Wohin geht die Türkei unter Erdogan?
13.02.2018 um 22:40Da kann ja noch fleißiger verhaftet und verknastet werden:
Die Türkei liebt Superlative. Nicht nur das größte Gerichtsgebäude Europas steht dort, sondern auch das größte Gefängnis. Die Haftanstalt in Silivri, rund 100 Kilometer außerhalb von Istanbul, besteht aus 10 Gefängnissen und hat Zellen für 11.000 Gefangene. Silivri ist kein Einzelfall, sondern spiegelt den Trend des Strafvollzugssystems in der Türkei: Weg von kleineren Distriktgefängnissen hin zu Strafkolonien. Viele der neuen Gefängnisse werden weitab von bewohnten Gebieten erstellt. Sie bieten Kapazität für durchschnittlich 10.000 Häftlinge, 6000 Angestellte und ihre Familien.

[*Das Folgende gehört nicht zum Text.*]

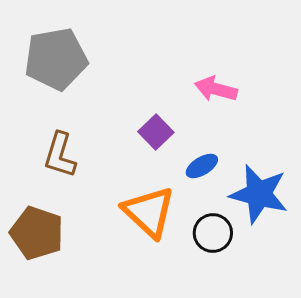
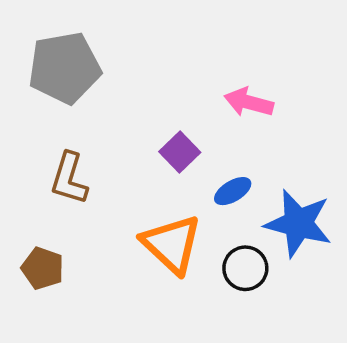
brown pentagon: (37, 233) -> (43, 268), size x0.7

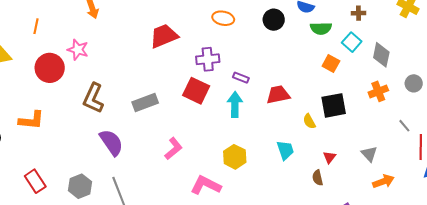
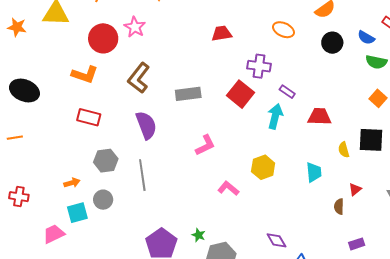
red trapezoid: (164, 36) -> (222, 33), size x0.7
orange L-shape: (31, 120) -> (85, 75), moved
red rectangle: (35, 181) -> (89, 117), moved, turned -55
pink L-shape: (206, 185) -> (228, 188), size x0.7

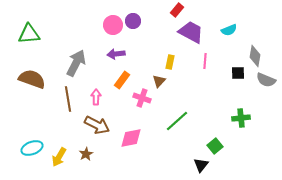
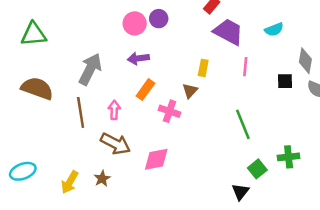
green cross: (241, 118) -> (289, 157), moved
green line: (177, 121) -> (243, 124), moved, turned -70
cyan ellipse: (32, 148) -> (23, 171), moved

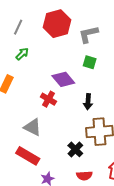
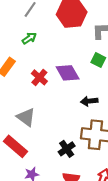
red cross: (48, 99) -> (39, 77), moved
black arrow: (88, 102) -> (89, 101), turned 70

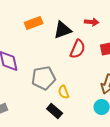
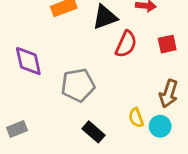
yellow semicircle: (64, 92) -> (136, 118), moved

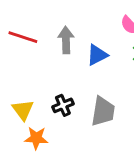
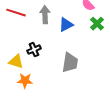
black cross: (63, 105) -> (34, 50), moved
yellow triangle: (23, 110) -> (16, 62), turned -35

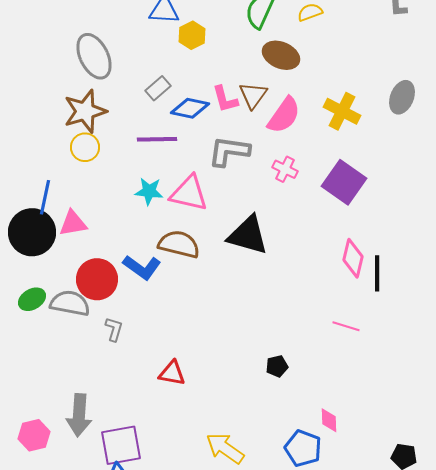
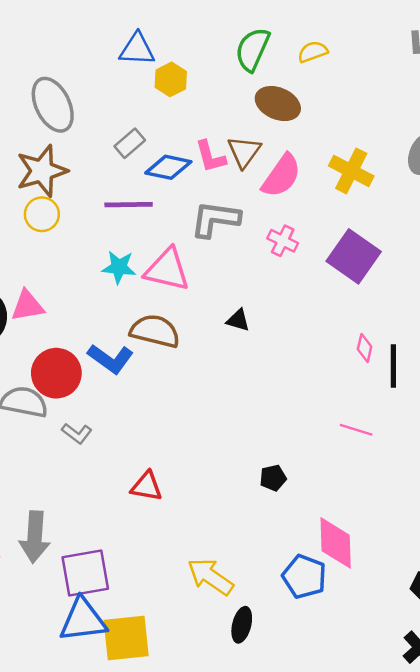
black triangle: (248, 235) -> (238, 320), size x0.5
pink diamond: (353, 258) -> (365, 348), size x0.6
gray L-shape: (114, 329) -> (77, 433), turned 110
pink diamond: (329, 420) -> (336, 543), size x1.8

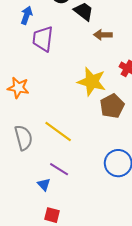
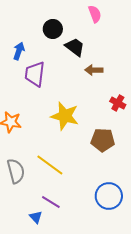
yellow star: (92, 82) -> (65, 116), moved
brown pentagon: (112, 106) -> (103, 140), turned 30

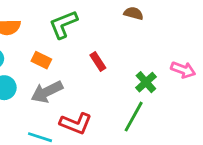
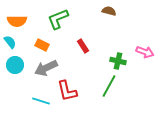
green cross: (146, 82) -> (118, 61), turned -35
red L-shape: (76, 123) -> (67, 91), turned 55

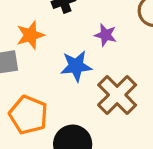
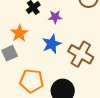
purple star: (106, 35) -> (55, 17), moved

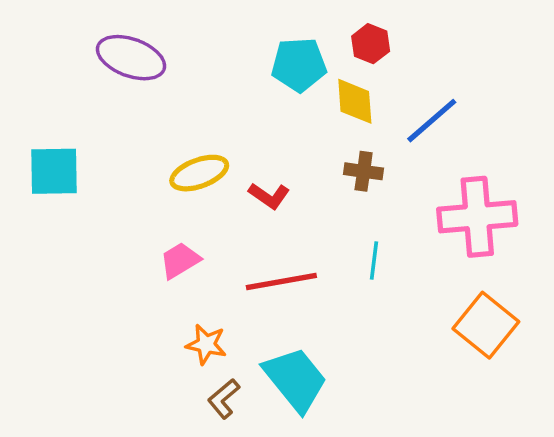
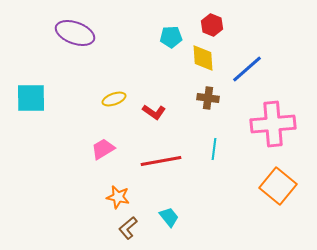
cyan pentagon: (299, 65) -> (171, 37), size x0.7
yellow ellipse: (199, 173) -> (114, 99), size x0.7
cyan trapezoid: (295, 379) -> (169, 217), size x0.5

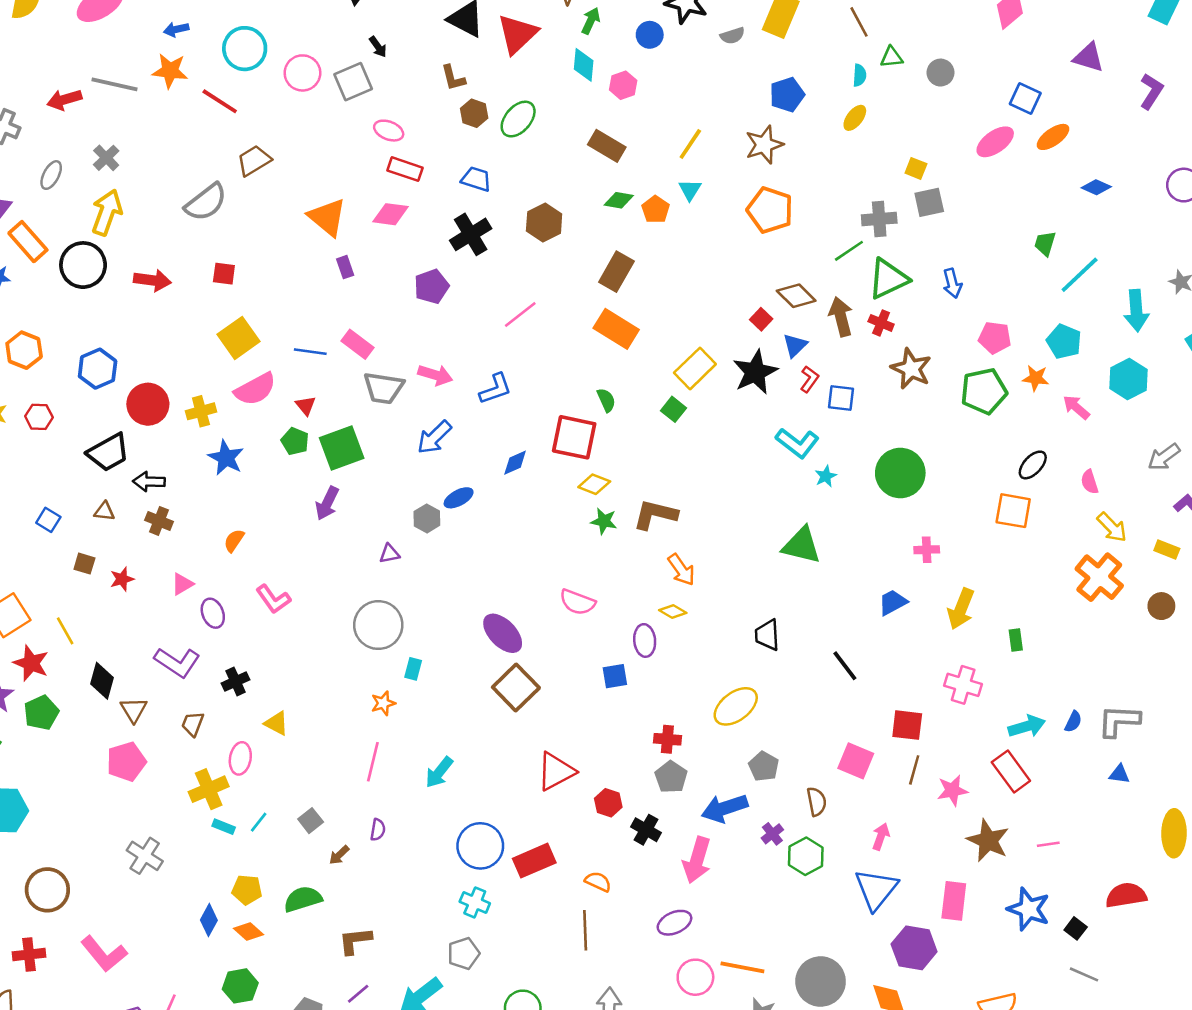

So entstehen veritable ‚Gefängnis-Städte‘ mit einer Einwohnerzahl von rund 20.000. (…)https://www.srf.ch/news/international/ueberbelegte-strafkolonien-die-tuerkei-baut-gefaengnis-staedte
1991 gab es in der Türkei noch 651 Gefängnisse. Die meisten waren Distrikt-Einrichtungen mit insgesamt 45.000 Insassen. Seither ist die Zahl der Häftlinge massiv gestiegen, die der Anstalten hingegen stetig gesunken: Zur Jahrtausendwende waren 559 Gefängnisse in Betrieb, 2005 noch 441 und Ende 2017 zählte man 384 Haftanstalten mit einer Kapazität von 207.339 Plätzen. Doch diese reichen zurzeit bei weitem nicht aus. Seit dem gescheiterten Putsch im Juli 2016 platzen die Gefängnisse aus allen Nähten. Gemäß Angaben des Justizministeriums vom November sind sie zu mehr als 110 Prozent belegt. Dies hat gravierende Folgen für die Insassen. (…) Die NGO schätzt, dass heute rund 235.000 Menschen inhaftiert sind. Darunter sind rund 55.000 Personen, die beschuldigt werden, in irgendeiner Form am gescheiterten Putsch 2016 beteiligt gewesen zu sein, einer Terrororganisation anzugehören, die Bevölkerung aufgewiegelt oder den Präsidenten beleidigt zu haben. (…) Innerhalb dieser abgeschotteten Strafkolonien (…) herrsche Anonymität, erklärt TCPS-Direktor Mustafa Eren (…) Die Angestellten würden rund um die Uhr als Wärter oder Polizisten wahrgenommen – auch in ihrer Freizeit. Ihr gesamtes soziales Umfeld stehe in Bezug zur Arbeit. ‚Experten sprechen hier von fixierter Identität. Dies begünstigt die Wahrscheinlichkeit, dass Insassen misshandelt oder gefoltert werden‘, sagt Eren.